Job item: Output the line containing "היטב את הילד על פי גילו והצרכים שלו.", then every remaining line of the entries below, exactly as written and with no other text.

Excerpted records:
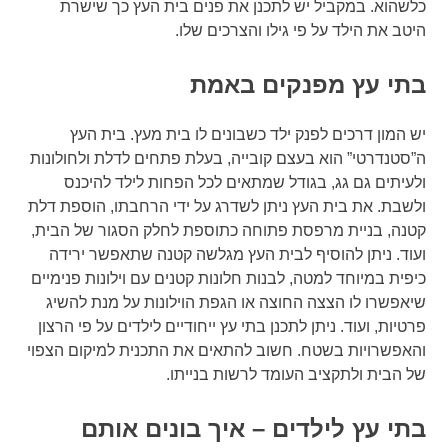
כלשהוא. במקביל יש לתכנן את פנים בית העץ כך שישרת
היטב את הילד על פי גילו והצרכים שלו.
בתי עץ מפנקים באמת
יש המון דרכים לפנק ילד כשבונים לו בית מעץ. בית העץ
ה”סטנדרטי” הוא בעצם קובייה, בעלת פתחים לדלת ולחולונות
ולעיתים גם גג, בגודל שמתאים לכל הפחות לילד להיכנס
ולשבת. את בית העץ ניתן לשדרג על ידי הרחבתו, הוספת דלת
קטנה, בניית מרפסת פתוחה כתוספת לחלק הסגור של הבית,
ועוד. ניתן להוסיף לבית העץ מגלשה קטנה שתאפשר ירידה
כיפית במיוחד למטה, לבנות חלונות קטנים עם וילונות פנימיים
שיאפשרו לו הצצה החוצה או הגפת הוילונות על מנת להשיג
פרטיות, ועוד. ניתן לתכנן בתי עץ ייחודיים לילדים על פי הרצון
והאפשרויות בשטח. חשוב להתאים את התכנית למיקום הצפוי
של הבית ולתקציב העומד לרשות בנייתו.
בתי עץ לילדים – איך בונים אותם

Reply to the exercise:
היטב את הילד על פי גילו והצרכים שלו.
בתי עץ מפנקים באמת
יש המון דרכים לפנק ילד כשבונים לו בית מעץ. בית העץ
ה”סטנדרטי” הוא בעצם קובייה, בעלת פתחים לדלת ולחולונות
ולעיתים גם גג, בגודל שמתאים לכל הפחות לילד להיכנס
ולשבת. את בית העץ ניתן לשדרג על ידי הרחבתו, הוספת דלת
קטנה, בניית מרפסת פתוחה כתוספת לחלק הסגור של הבית,
ועוד. ניתן להוסיף לבית העץ מגלשה קטנה שתאפשר ירידה
כיפית במיוחד למטה, לבנות חלונות קטנים עם וילונות פנימיים
שיאפשרו לו הצצה החוצה או הגפת הוילונות על מנת להשיג
פרטיות, ועוד. ניתן לתכנן בתי עץ ייחודיים לילדים על פי הרצון
והאפשרויות בשטח. חשוב להתאים את התכנית למיקום הצפוי
של הבית ולתקציב העומד לרשות בנייתו.
בתי עץ לילדים – איך בונים אותם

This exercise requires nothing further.